Este Estado laico o neutral –que admite todas las religiones, pero ninguna ocupa una posición de privilegio– no hace propaganda a favor de un credo u otro, ni financia públicamente ninguna Iglesia ni institución religiosa. Y acepta como una opción asimismo válida la no creencia en divinidad ninguna ni en potencias sobrenaturales.
El establecimiento de un Estado aconfesional es la mayor garantía para encauzar satisfactoriamente las relaciones de ciudadanos de distintas tradiciones culturales y religiosas. Es el espacio propicio para favorecer el esperanto moral –un lenguaje aceptable por todos que justifique una moral y una política alejadas de la religión–.
Frente a los retos de nuestra época, la postura laicista necesita consolidarse y expandirse para contribuir al mejor futuro de la humanidad. El ideal de una buena vida humana, desde esta mirada secular y laica, exige el desarrollo de sociedades en que puedan convivir armoniosamente los creyentes de las diferentes confesiones religiosas junto a los que no profesan ninguna religión, para lo cual los seres humanos han de tomar las riendas de su propio destino y no someterse a preceptos cuya única legitimidad procede del hecho de que la tradición los atribuye a Dios o a los dioses.
El dominio público ha de estar libre de influencias religiosas y la fe debe circunscribirse a la esfera personal, solo como una cuestión de observancia privada. El programa laico no solo tiene que aplicarse al poder político, sino también a la justicia: debe reprimirse únicamente el delito, la falta contra la sociedad, que no debe confundirse con el pecado, la falta moral respecto de una determinada tradición religiosa.

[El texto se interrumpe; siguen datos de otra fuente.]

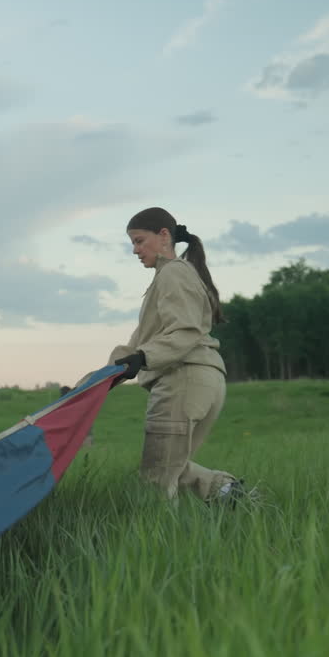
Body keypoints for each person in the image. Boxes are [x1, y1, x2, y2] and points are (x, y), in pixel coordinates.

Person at [107, 207, 249, 503]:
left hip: (182, 379)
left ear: (163, 236)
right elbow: (135, 347)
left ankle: (160, 542)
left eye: (139, 240)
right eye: (131, 243)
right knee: (173, 467)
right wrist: (87, 386)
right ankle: (228, 493)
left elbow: (184, 331)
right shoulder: (169, 277)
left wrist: (144, 359)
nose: (134, 250)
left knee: (156, 480)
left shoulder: (173, 273)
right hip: (200, 380)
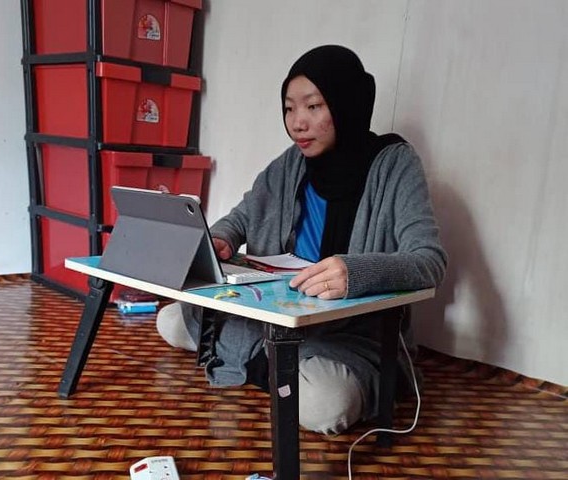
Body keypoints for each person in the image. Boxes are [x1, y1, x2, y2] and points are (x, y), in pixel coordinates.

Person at [156, 45, 447, 435]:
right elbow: (241, 217)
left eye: (313, 106)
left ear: (347, 103)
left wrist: (355, 272)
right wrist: (222, 239)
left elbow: (429, 260)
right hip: (275, 317)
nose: (297, 123)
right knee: (170, 321)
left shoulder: (395, 165)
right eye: (289, 108)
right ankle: (280, 368)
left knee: (325, 404)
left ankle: (267, 364)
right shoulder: (290, 164)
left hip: (349, 334)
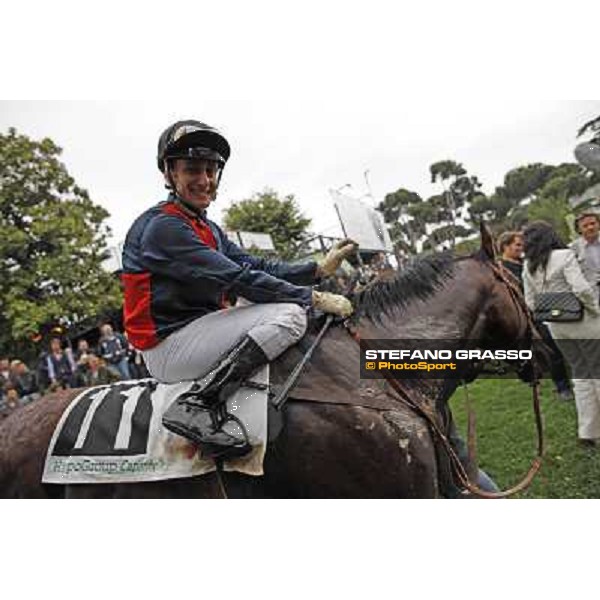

Asimismo, la escuela tiene que escapar de la influencia de poderes eclesiásticos y convertirse en un espacio de conocimiento abierto donde tenga lugar la presentación y el debate de todas las convicciones. Este ideal humanista de sociedad secular y laica –tan necesario de cultivar en nuestra democracia chilena– no ha abandonado la sacralidad. Pero lo sagrado aquí no son los dogmas religiosos, sino los derechos humanos que son la base de la dignidad de las personas.